Instructions for the task:
Each entry is to be given again word for word; images are dropped.

(Records to process Opens)

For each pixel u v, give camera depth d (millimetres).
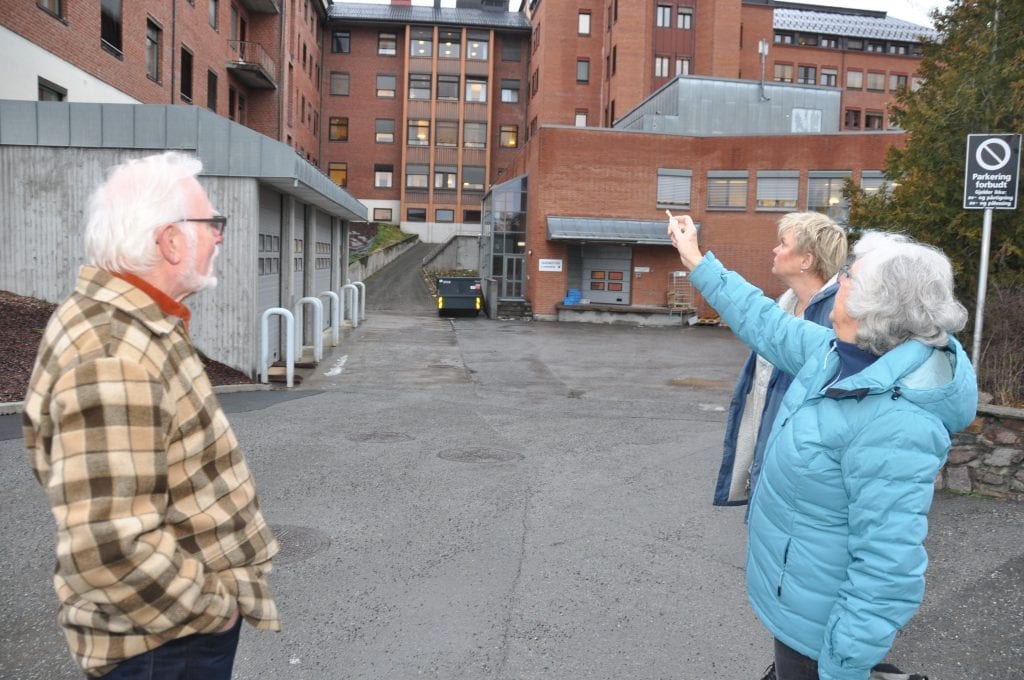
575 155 31156
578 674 3426
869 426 1912
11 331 10656
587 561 4781
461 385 12586
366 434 8336
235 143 11523
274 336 13852
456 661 3512
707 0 47219
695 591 4355
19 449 6992
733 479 3582
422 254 54656
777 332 2557
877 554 1868
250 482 1858
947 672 3510
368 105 61875
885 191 10406
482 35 61312
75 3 19062
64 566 1455
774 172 31172
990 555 4984
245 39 37812
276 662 3469
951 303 1937
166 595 1537
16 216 12039
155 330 1613
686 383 13750
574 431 8891
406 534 5195
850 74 67750
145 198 1662
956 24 9758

(Records to process Closes)

Output for this exercise:
For each pixel u v, give camera depth d (millimetres).
575 155 31156
578 674 3426
869 426 1912
11 331 10656
587 561 4781
461 385 12586
366 434 8336
235 143 11523
274 336 13852
456 661 3512
707 0 47219
695 591 4355
19 449 6992
733 479 3582
422 254 54656
777 332 2557
877 554 1868
250 482 1858
947 672 3510
368 105 61875
885 191 10406
482 35 61312
75 3 19062
64 566 1455
774 172 31172
990 555 4984
245 39 37812
276 662 3469
951 303 1937
166 595 1537
16 216 12039
155 330 1613
686 383 13750
574 431 8891
406 534 5195
850 74 67750
145 198 1662
956 24 9758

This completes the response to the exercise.